Thank you for your suggestion. We have modified the sentence (Page3, Line 103-108) as follow:

“The discordance between immunological evaluation and therapeutic responsiveness may be caused by the difference of applied antibodies to each procedure. Additionally, Koopman et al. have demonstrated that in OCCC, there is considerable difference in HER2 overexpression evaluated by different IHC antibodies, and is apparent discordance with in‐situ hybridization [20]. From now on precision medicine era, together with each cancer DNA mutation and protein status, the RNA transcript profile should be considered for evaluation and treatment of HER2 activation in OCCC.”

3)     In terms of microsatellite instability, as authors stated, the immune checkpoint therapy is very effective regardless to the stability of microsatellite. So, the reviewer recommends to change the headline as “Anti-PD-1/PD-L1 agents” and rewrite the section accordingly.

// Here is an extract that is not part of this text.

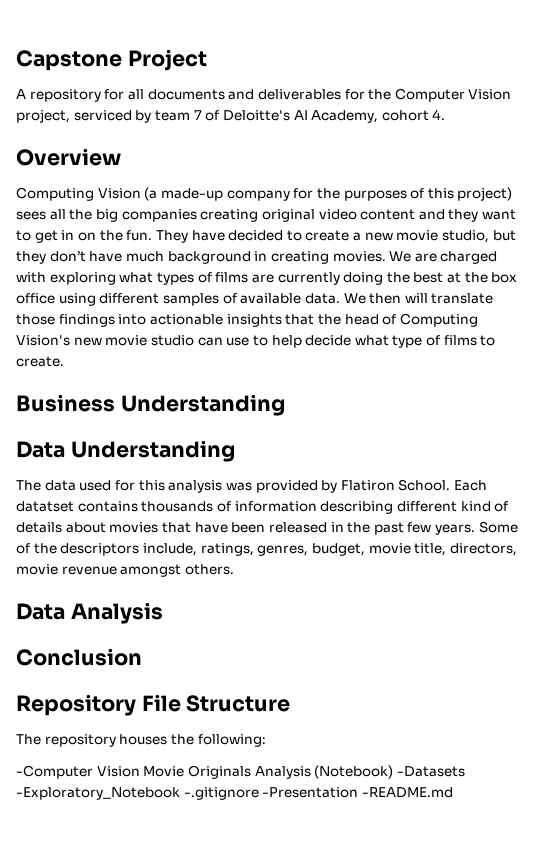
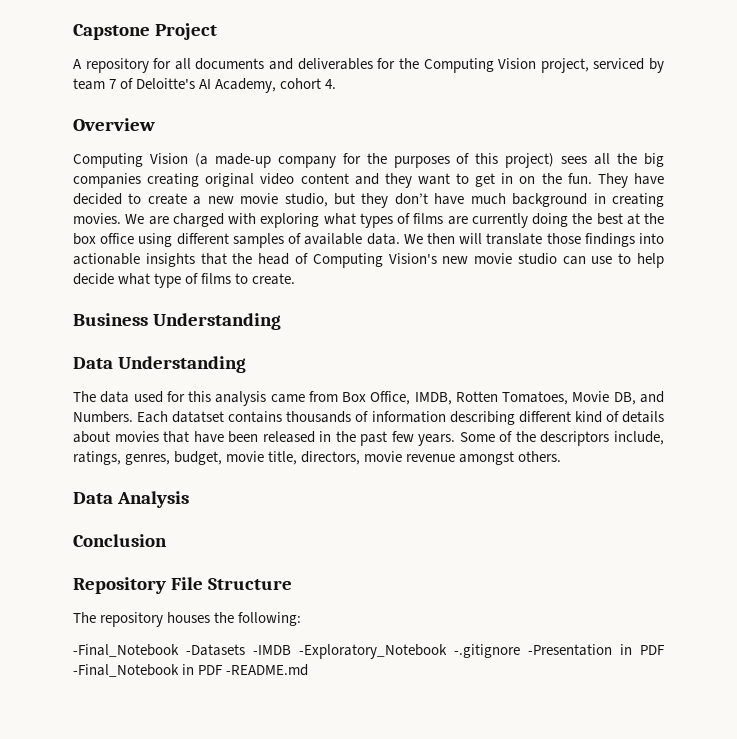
[394,88,465,102] Computer -> [423,58,494,73] Computing
[225,479,451,493] was provided by Flatiron School. -> [270,391,664,405] [73,411,133,423] came from Box Office, IMDB, Rotten Tomatoes, Movie DB, and Numbers.
[16,765,465,779] [16,787,359,800] -Computer Vision Movie Originals Analysis (Notebook) -Datasets -Exploratory_Notebook -.gitignore -Presentation -> [73,644,665,659] [73,664,224,677] -Final_Notebook -Datasets -IMDB -Exploratory_Notebook -.gitignore -Presentation in PDF -Final_Notebook in PDF

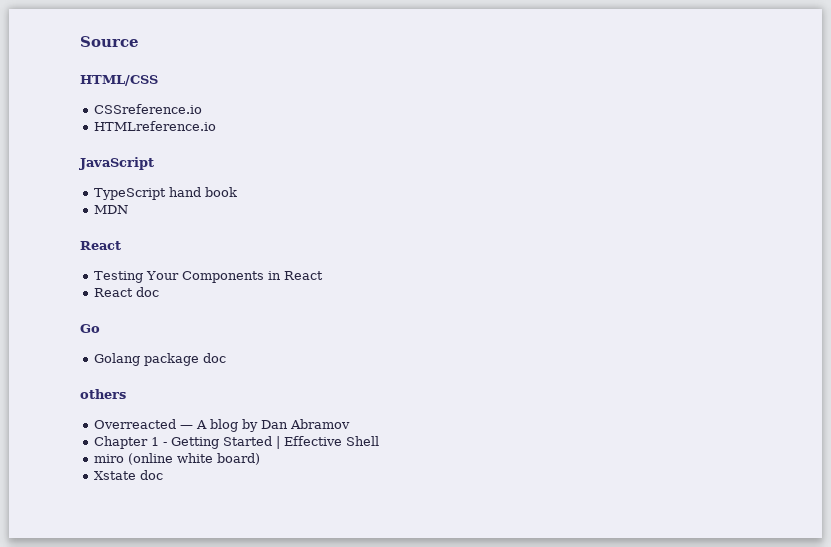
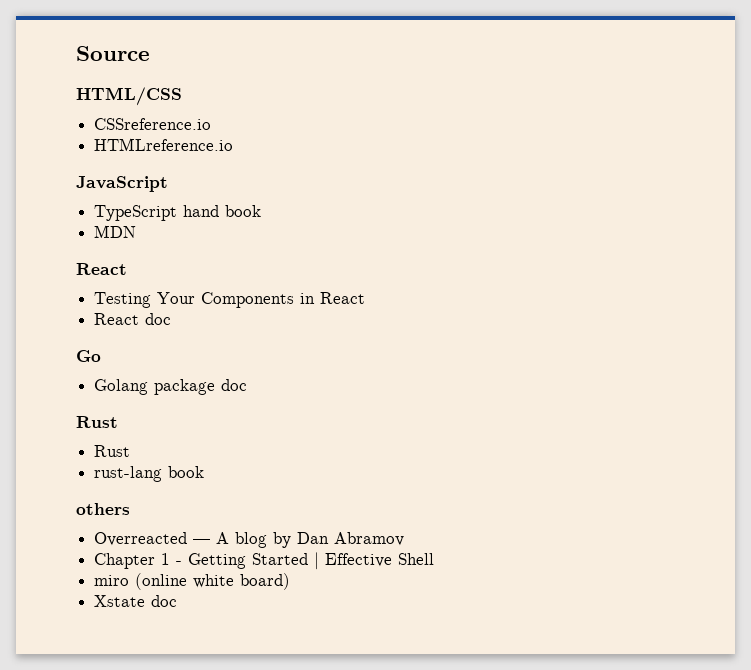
(227, 358) none -> [76,416,118,428] [94,445,131,457] [94,466,205,482] // Rust // Rust // rust-lang book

Thank you for your advice. We agree with you. We changed the headline of section 5 as “Anti-PD-1/PD-L1 agents” , modified the abstract section (Page 1, Line 17-18), the background section (Page 2, Line 53) and Figure 1, and rewrote the section as follows (Page 7, Line 253- Page 8, Line 270) :

“Immune checkpoint blockade therapeutics have become more ubiquitous due to their ease of administration, favorable side effect profile, and effectiveness in certain tumor types. Given the success of checkpoint inhibitors in the treatment of other malignancies, there has been an attempt to replicate these results in ovarian cancer clinical trials. In a clinical phase II trial, 2 out of 20 platinum-resistant recurrent OCCC cases showed complete remission upon treatment with an anti-PD-1 antibody [59, 60]. Recently, Mismatch repair (MMR) deficiencies has attracted attention as a predictive marker for this type of immunotherapy. Several works have revealed that MMR-deficient tumors are sensitive to immune checkpoint blockade by anti- PD-1 or anti-PD-L1 antibody [61,62]. Only a small proportion of ovarian cancers are thought to be due to germ-line MMR mutations [63], and MSI-H ovarian cancers are rare. Recent research demonstrated that about 7% (4 out of 57) of OCCC cases had MSI-H cancers without any MMR mutations [64].  While the applied population is small, immunotherapy by anti-PD-1/PD-L1 antibodies shows high potential as an effective treatment strategy for MSI-H OCCC. On the other hand, two OCCC patients who could achieve complete remission showed microsatellite stability (MSS) in the clinical trial mentioned above [62,63]. Taken together, in OCCC it is clear that not only MMR status, but also various genetic or epigenetic modifications, may contribute to the sensitivity of immune checkpoint blockade, whose predictive efficiency should be precisely clarified in subsequent studies.” 

Your kind consideration of our manuscript would be greatly appreciated. We hope you will find this version acceptable for publication in “Healthcare”.